WORK ORDER - Rewrite every line in the records below as a numbered list, leaving out any blank lines.

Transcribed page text
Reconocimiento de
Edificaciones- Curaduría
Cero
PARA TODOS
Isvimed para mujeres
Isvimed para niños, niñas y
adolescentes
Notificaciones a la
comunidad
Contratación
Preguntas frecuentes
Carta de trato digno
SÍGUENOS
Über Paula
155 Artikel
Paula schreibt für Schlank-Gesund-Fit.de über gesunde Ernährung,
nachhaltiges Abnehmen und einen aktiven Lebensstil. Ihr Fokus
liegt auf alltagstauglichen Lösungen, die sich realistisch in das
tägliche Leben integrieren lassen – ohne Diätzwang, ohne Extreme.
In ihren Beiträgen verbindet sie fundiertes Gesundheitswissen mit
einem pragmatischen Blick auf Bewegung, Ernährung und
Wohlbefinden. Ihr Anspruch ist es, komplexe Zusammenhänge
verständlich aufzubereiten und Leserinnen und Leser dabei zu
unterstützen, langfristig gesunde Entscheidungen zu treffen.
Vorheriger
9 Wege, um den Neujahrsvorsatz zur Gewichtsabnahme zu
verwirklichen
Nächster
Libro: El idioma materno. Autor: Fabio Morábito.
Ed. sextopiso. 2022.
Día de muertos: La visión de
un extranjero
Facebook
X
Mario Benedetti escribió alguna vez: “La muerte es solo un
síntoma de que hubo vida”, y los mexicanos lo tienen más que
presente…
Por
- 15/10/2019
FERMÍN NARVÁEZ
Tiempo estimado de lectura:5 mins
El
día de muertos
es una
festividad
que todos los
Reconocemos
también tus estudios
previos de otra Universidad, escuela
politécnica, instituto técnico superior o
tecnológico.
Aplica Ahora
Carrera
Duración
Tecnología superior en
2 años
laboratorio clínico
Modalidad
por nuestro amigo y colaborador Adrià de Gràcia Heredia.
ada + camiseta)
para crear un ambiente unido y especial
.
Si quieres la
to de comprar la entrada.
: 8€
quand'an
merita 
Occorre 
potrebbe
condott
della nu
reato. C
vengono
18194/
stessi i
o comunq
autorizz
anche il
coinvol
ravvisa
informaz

SOLUTION TO THE PROBLEM -
1. Reconocimiento de
2. Edificaciones- Curaduría
3. Cero
4. PARA TODOS
5. Isvimed para mujeres
6. Isvimed para niños, niñas y
7. adolescentes
8. Notificaciones a la
9. comunidad
10. Contratación
11. Preguntas frecuentes
12. Carta de trato digno
13. SÍGUENOS
14. Über Paula
15. 155 Artikel
16. Paula schreibt für Schlank-Gesund-Fit.de über gesunde Ernährung,
17. nachhaltiges Abnehmen und einen aktiven Lebensstil. Ihr Fokus
18. liegt auf alltagstauglichen Lösungen, die sich realistisch in das
19. tägliche Leben integrieren lassen – ohne Diätzwang, ohne Extreme.
20. In ihren Beiträgen verbindet sie fundiertes Gesundheitswissen mit
21. einem pragmatischen Blick auf Bewegung, Ernährung und
22. Wohlbefinden. Ihr Anspruch ist es, komplexe Zusammenhänge
23. verständlich aufzubereiten und Leserinnen und Leser dabei zu
24. unterstützen, langfristig gesunde Entscheidungen zu treffen.
25. Vorheriger
26. 9 Wege, um den Neujahrsvorsatz zur Gewichtsabnahme zu
27. verwirklichen
28. Nächster
29. Libro: El idioma materno. Autor: Fabio Morábito.
30. Ed. sextopiso. 2022.
31. Día de muertos: La visión de
32. un extranjero
33. Facebook
34. X
35. Mario Benedetti escribió alguna vez: “La muerte es solo un
36. síntoma de que hubo vida”, y los mexicanos lo tienen más que
37. presente…
38. Por
39. - 15/10/2019
40. FERMÍN NARVÁEZ
41. Tiempo estimado de lectura:5 mins
42. El
43. día de muertos
44. es una
45. festividad
46. que todos los
47. Reconocemos
48. también tus estudios
49. previos de otra Universidad, escuela
50. politécnica, instituto técnico superior o
51. tecnológico.
52. Aplica Ahora
53. Carrera
54. Duración
55. Tecnología superior en
56. 2 años
57. laboratorio clínico
58. Modalidad
59. por nuestro amigo y colaborador Adrià de Gràcia Heredia.
60. ada + camiseta)
61. para crear un ambiente unido y especial
62. .
63. Si quieres la
64. to de comprar la entrada.
65. : 8€
66. quand'an
67. merita 
68. Occorre 
69. potrebbe
70. condott
71. della nu
72. reato. C
73. vengono
74. 18194/
75. stessi i
76. o comunq
77. autorizz
78. anche il
79. coinvol
80. ravvisa
81. informaz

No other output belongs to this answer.